Hilton HHonors teammates Jonathan Horton and Danell Leyva have a unique working relationship. They love to tease about their friendly competition -- razzing each other before competitions, swearing to beat each other. But at the end of the day, while gymnastics feels like a personal sport much of the time, the pair realizes the individual battle takes a distant second to the most important goal: improving U.S. gymnastics.
On Friday at the Xcel Energy Center in the finals of the U.S. championships -- a major landmark on the way to the 2012 Olympic games in London -- Horton and Leyva demonstrated in front of a crowd of 4,614 that the U.S. men's team will indeed be something to reckon with next year.
The two were neck-and-neck all night until Horton uncharacteristically slipped up on the high bar -- his best event - setting up Leyva's first national all-around title with a score of 183.8.
"I'm not going to say it's just words ... it is another level of accomplishment and it's just an amazing feeling," Leyva said. "I'm just taking it all in.

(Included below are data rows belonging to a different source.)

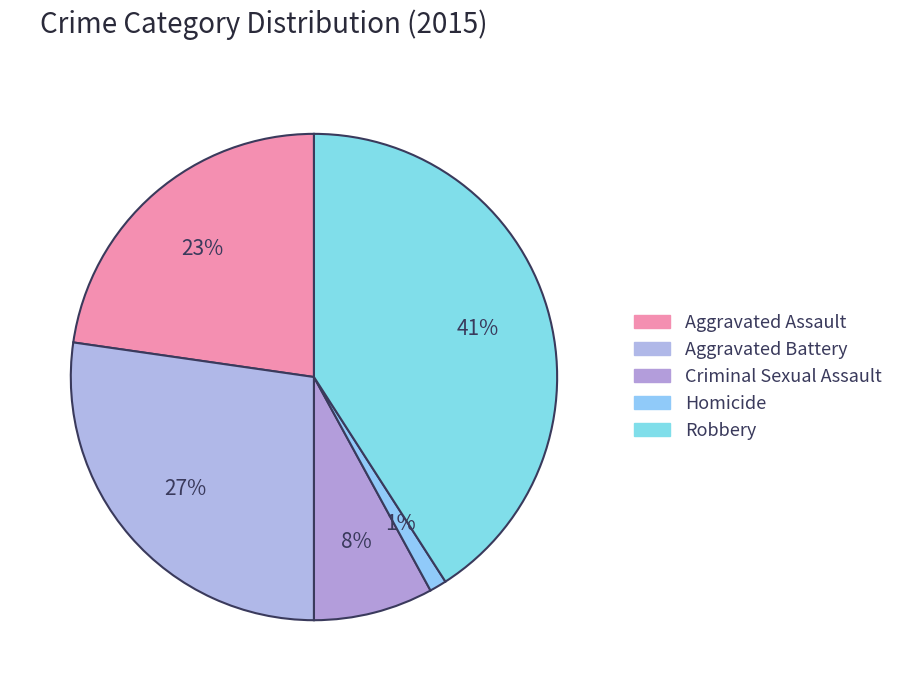

How many slices are in this pie chart?

5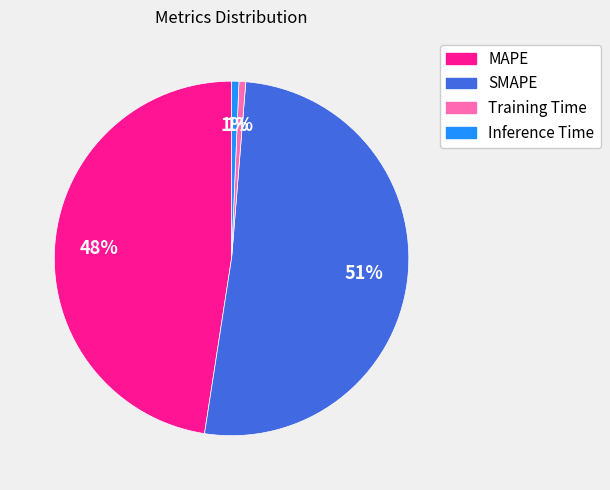

Count the number of slices in the pie.

4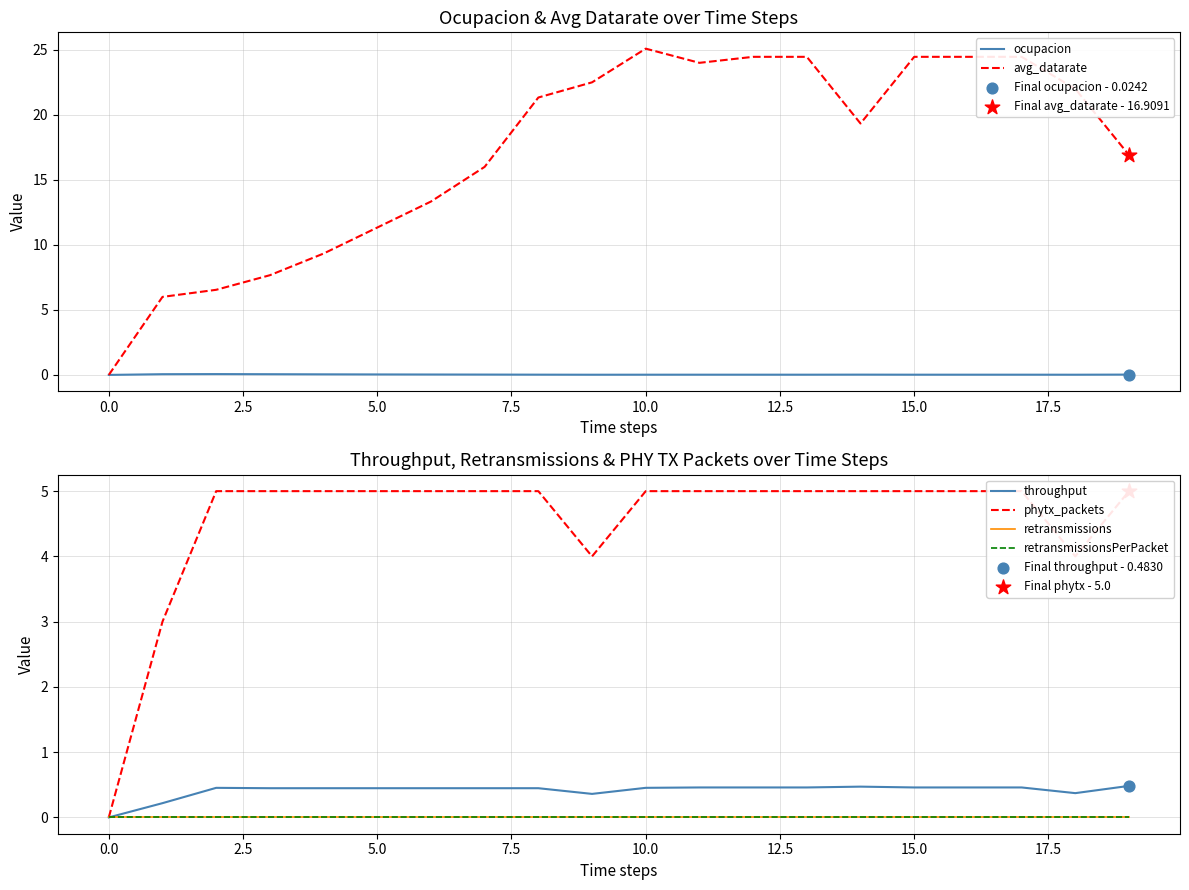

Is the value of throughput at 14 greater than the value of avg_datarate at 12?

No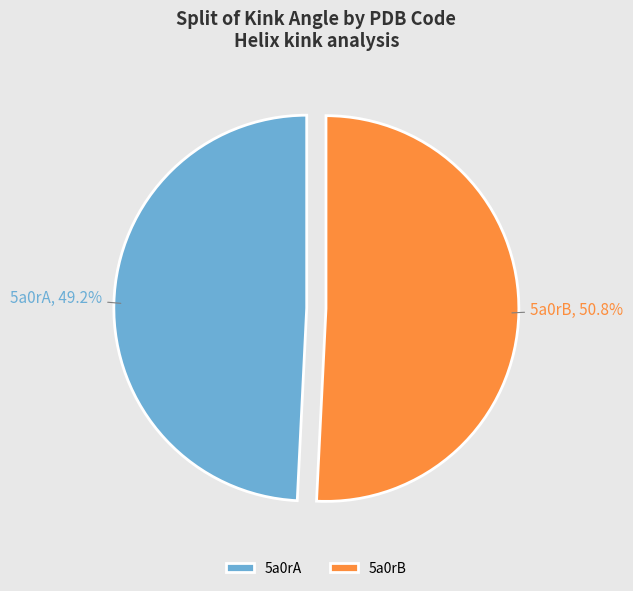

Which category has the smallest portion of the pie?

5a0rA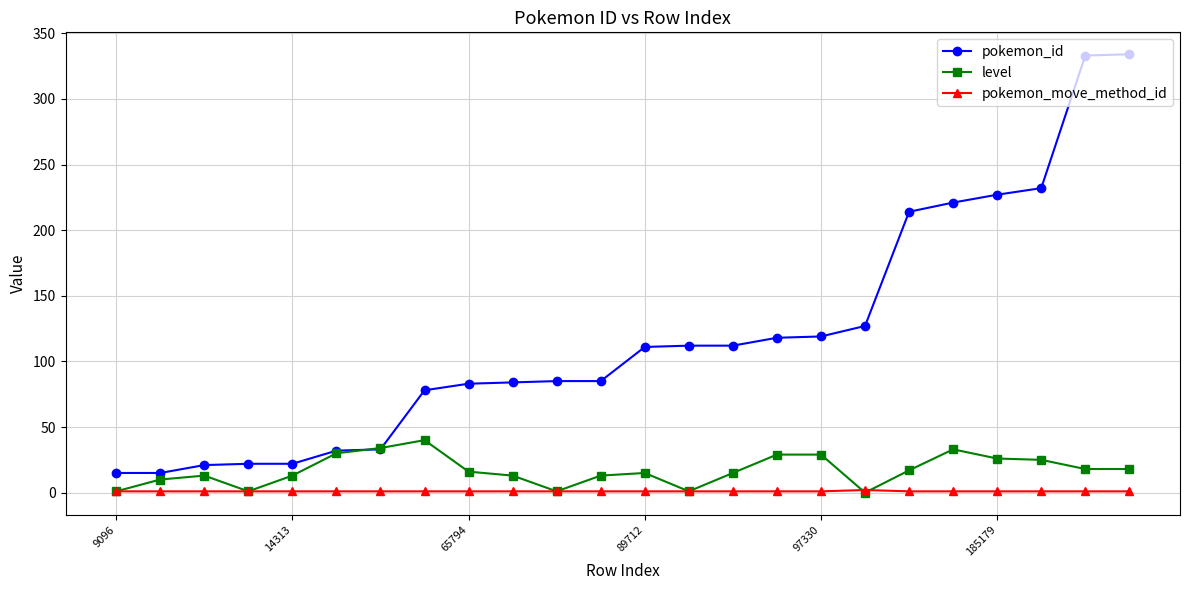

What is the average value of the pokemon_id series?

118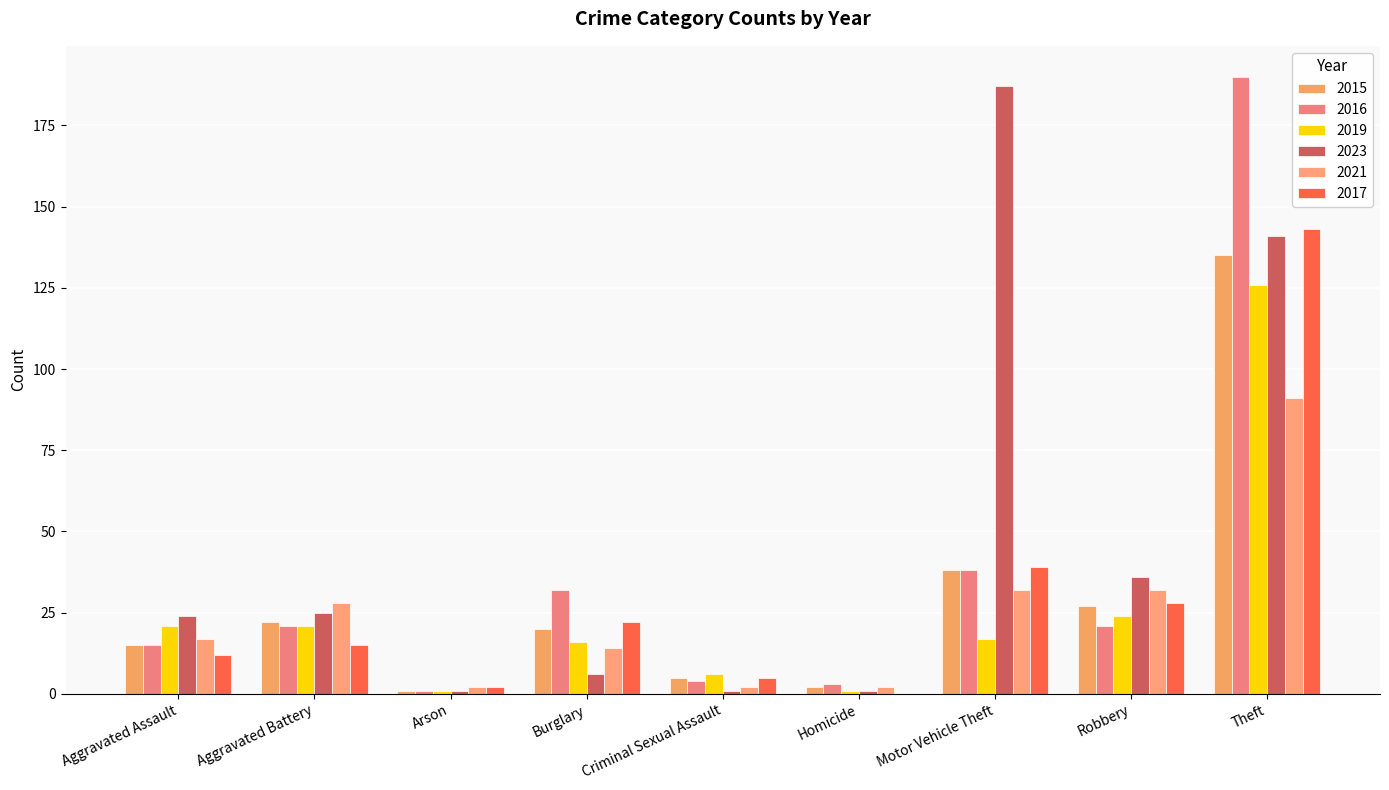

Are the bars horizontal?

No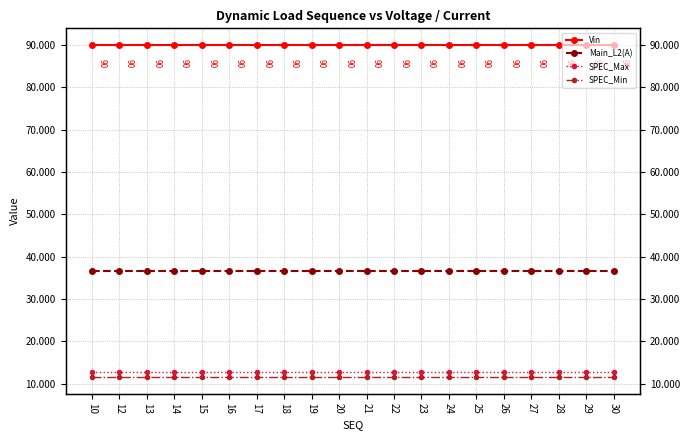

Which category has the lowest value in the SPEC_Max series?

10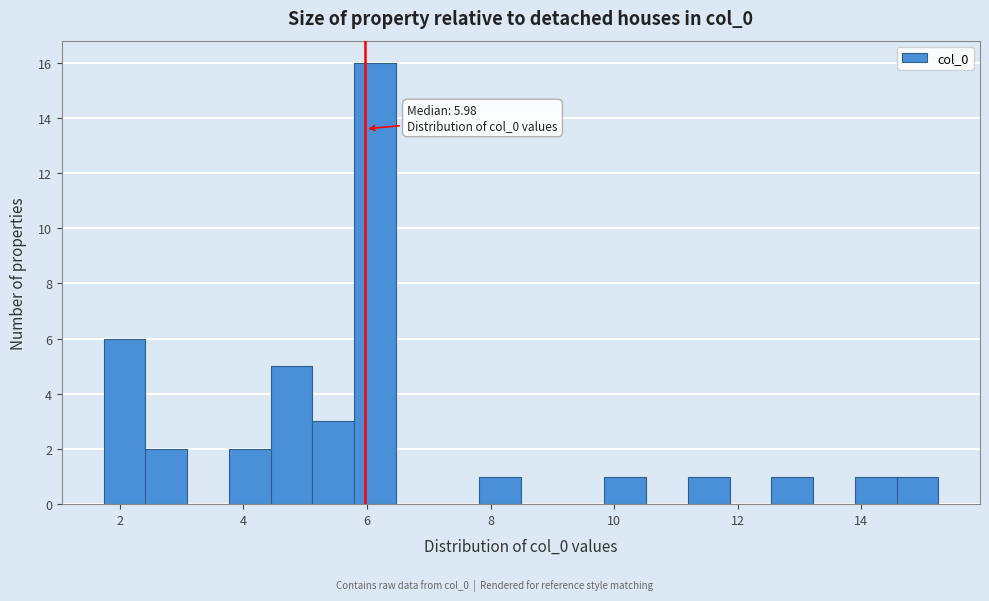

Read against the x-axis, roughly where is the centre of the tallest bar?

6.2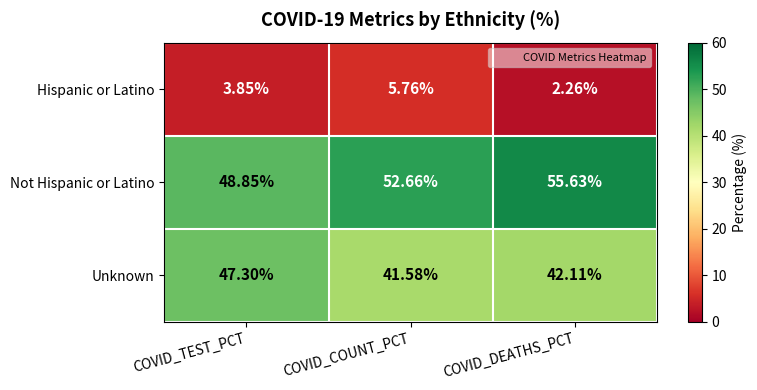

Count the number of categories in the chart.

3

"Everybody is getting better -- it's not just us two. It's the whole U.S. We're just stepping up to that plate. It's awesome to see people do what they're supposed to."
Leyva started the evening with a healthy, two-point lead over Houston-born Horton and was consistently good on his first three events. Meanwhile, Horton was making up ground.
Horton slightly watered down his first two events, the pommel horse, because he fell off during the preliminaries, and the still rings, because his tweaked right shoulder is still bothering him. But while each event Friday was not indicative of his capability, Horton improved in both, and scored more than a point higher on the horse than he had two days earlier.
That cautious approach set him up to hit the last four events sprinting. After his third-rotation vault, on which he scored a strong 16.7, he trailed Leyva by just a tenth of a point and looked to pass him when the Miami resident stepped out of bounds on his vault dismount. But on Horton's first release move on the high bar he lost his grip and tumbled to the mat below, paused and let out a breath in disappointment.